Bolivian Opposition Senator Jeanine Anez on Tuesday declared herself interim president of Bolivia in congress despite a lack of a quorum to appoint her in a legislative session that was boycotted by legislators from former President Evo Morales’ left-wing party.
Lawmakers from Morales’ party boycotted the session, meaning there was no quorum for the appointment, the BBC reported.
It was unclear if the move would quell unrest in the highland capital, La Paz, and other cities unleashed by Morales’ disputed bid for a fourth term.
Morales condemned the announcement, describing Anez as “a coup-mongering right-wing senator”.

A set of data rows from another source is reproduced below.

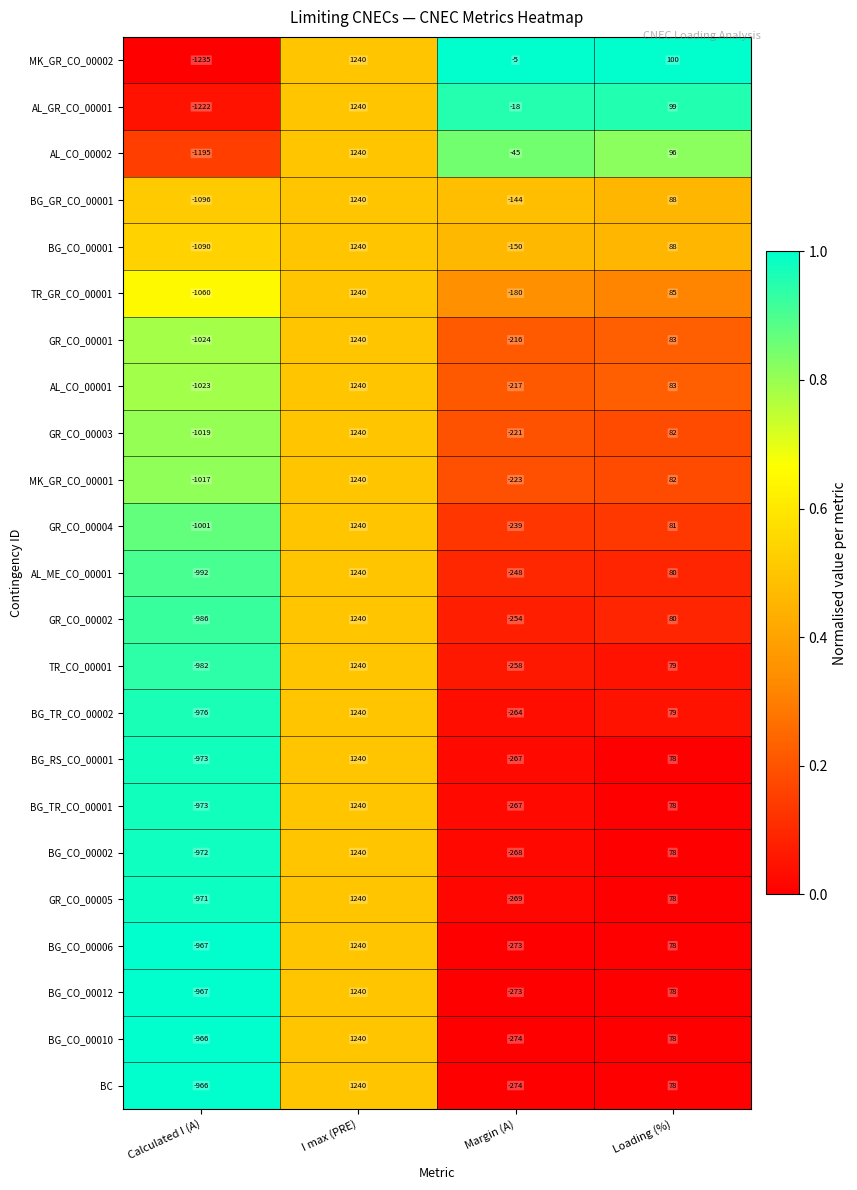

What is the minimum value shown in the chart?

-1235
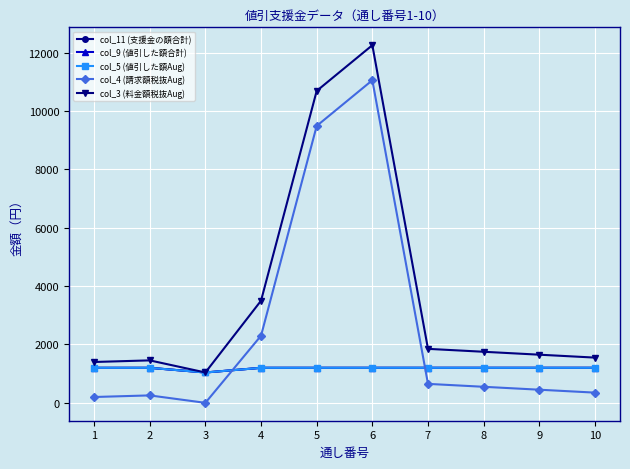

True or false: col_5 (値引した額Aug) has more than 0 interior local peaks.

False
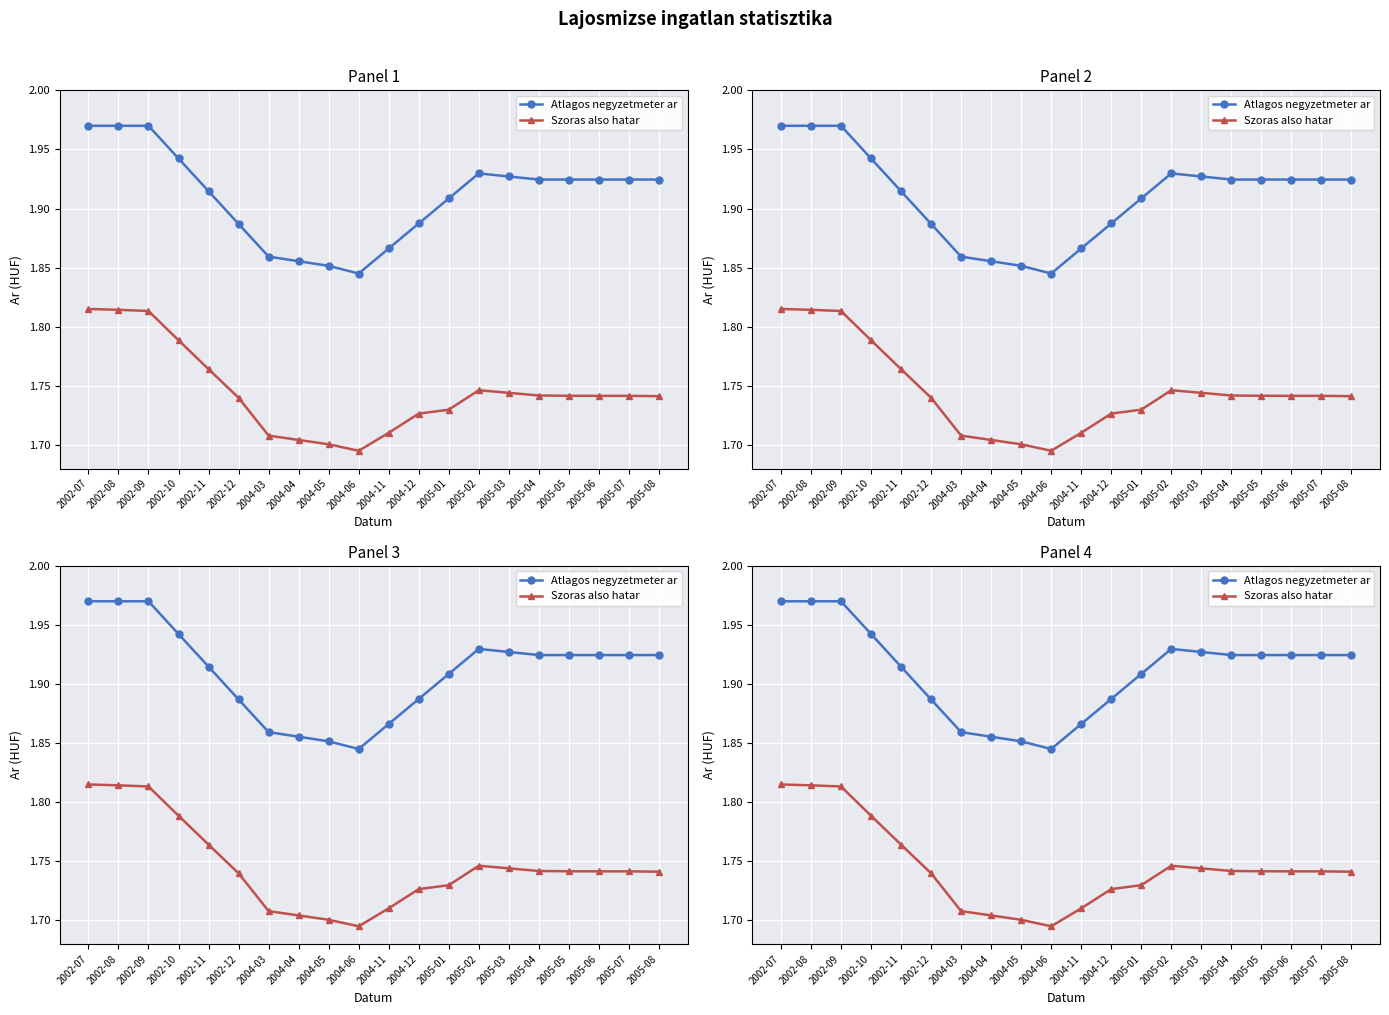

List the labels in order of Atlagos negyzetmeter ar value, smallest first.

2004-06, 2004-05, 2004-04, 2004-03, 2004-11, 2002-12, 2004-12, 2005-01, 2002-11, 2005-04, 2005-05, 2005-06, 2005-07, 2005-08, 2005-03, 2005-02, 2002-10, 2002-07, 2002-08, 2002-09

The former deputy Senate leader assumed the position following a series of resignations.
While lawmakers from Morales’ Movement for Socialism party were not present at the legislative session, Anez declared herself as interim leader.
Taking to Twitter, Morales condemned the “sneakiest, most nefarious coup in history”.

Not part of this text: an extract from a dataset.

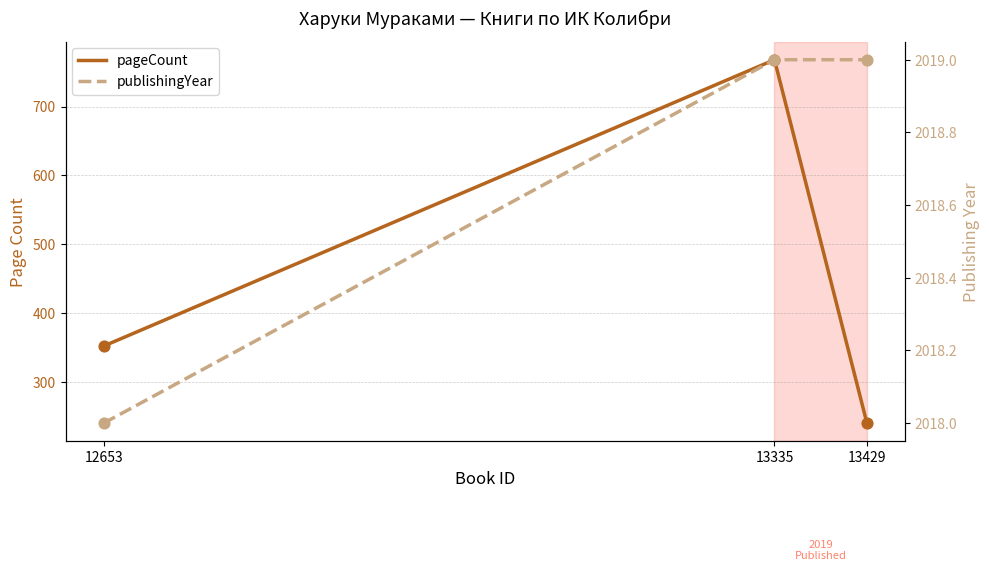

Is the value of pageCount at 13429 greater than the value of publishingYear at 13335?

No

The result was called into question by the Organization of American States, a regional body, which had found “clear manipulation” and called for the result to be annulled.
In response, Morales agreed to hold fresh elections. But his main rival, Carlos Mesa – who came second in the vote – said Morales should not stand in any new vote.

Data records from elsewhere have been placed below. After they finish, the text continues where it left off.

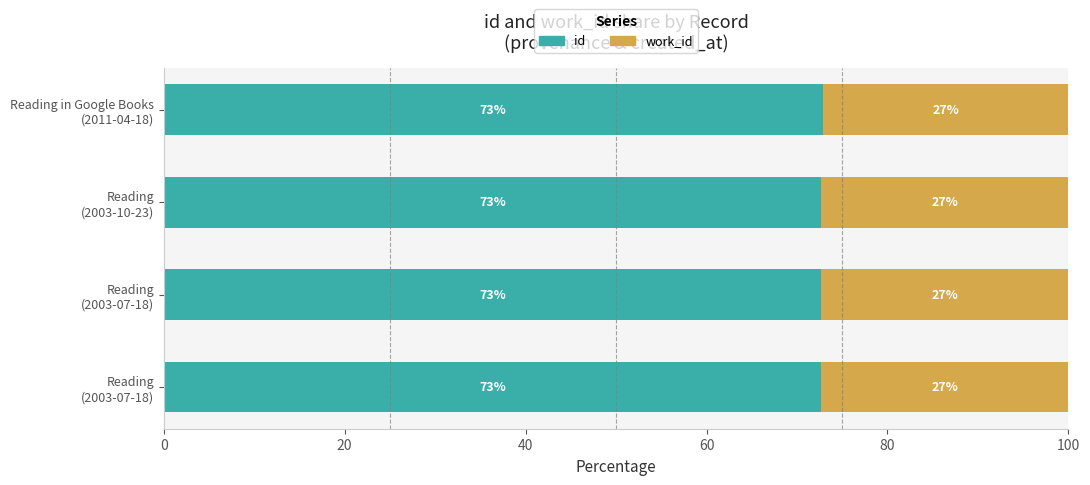

How many data points does each series have?

4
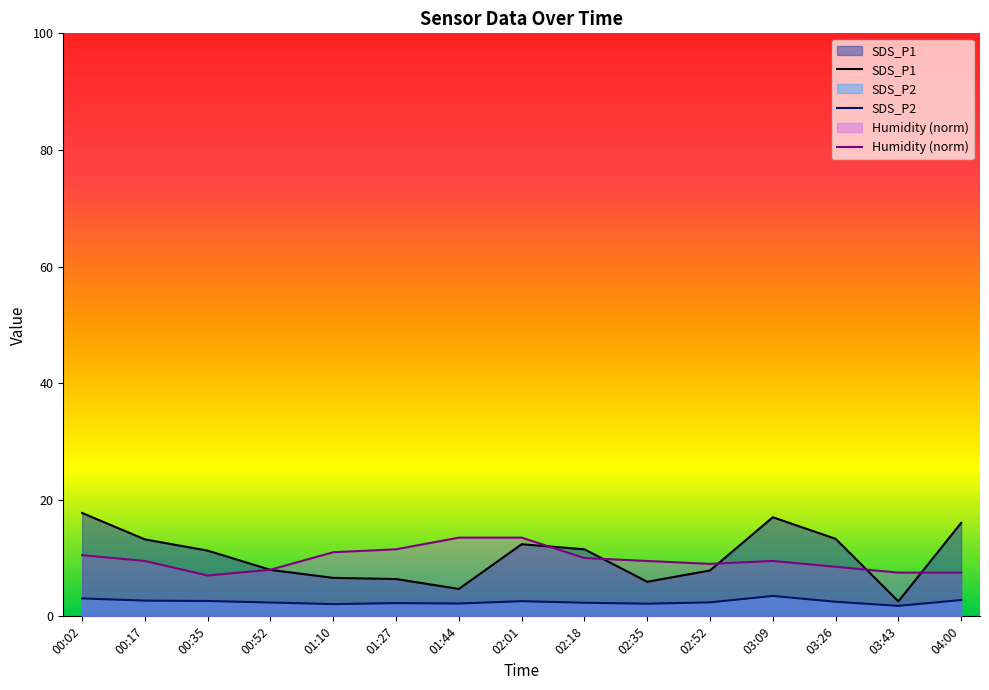

True or false: Humidity (norm) and SDS_P2 intersect in this chart.

False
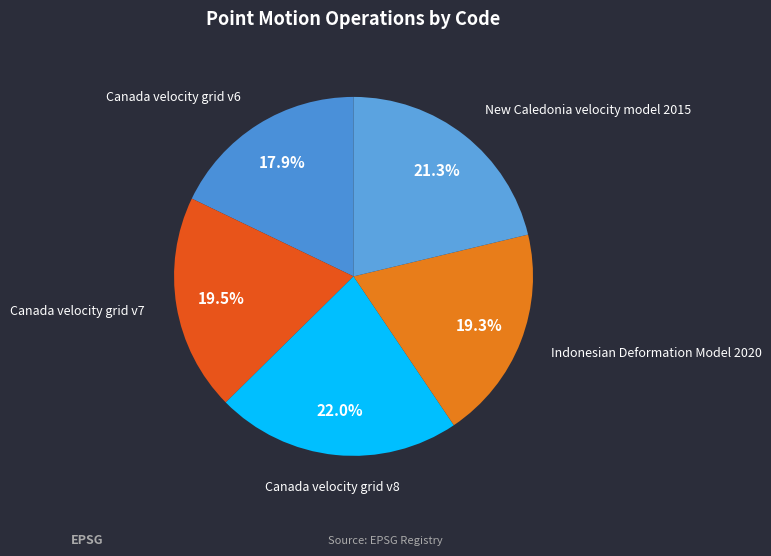

Which slice is the smallest?

Canada velocity grid v6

Announcing his resignation, Morales said he had taken the decision in order to stop fellow socialist leaders from being “harassed, persecuted and threatened”. He also called his removal a “coup”.
On Sunday, Morales had resigned from the presidential post, saying, “I resign my post as president” and right after a day of his resignation, he left for Mexico.
Earlier on Sunday, violence had continued as a caravan of buses taking opposition supporters to La Paz was attacked, leaving three people injured, including one by gunfire. Morales lashed out against the OAS mission, accusing it of making a “political decision” instead of a technical one. “Some OAS technicians are at the service of … power groups.”
Morales was declared the winner of the October 20 presidential election with a narrow margin, giving him a controversial fourth term, having first taken power in 2006.
Morales insisted his government was leaving behind “many social triumphs.” The World Bank has credited his government for a decrease in the poverty rate from 45 per cent of the population in 2010 to 35 per cent in 2018. On social media, Bolivians speculated that Morales might leave the country, perhaps going to Argentina, which just elected a centre-left government.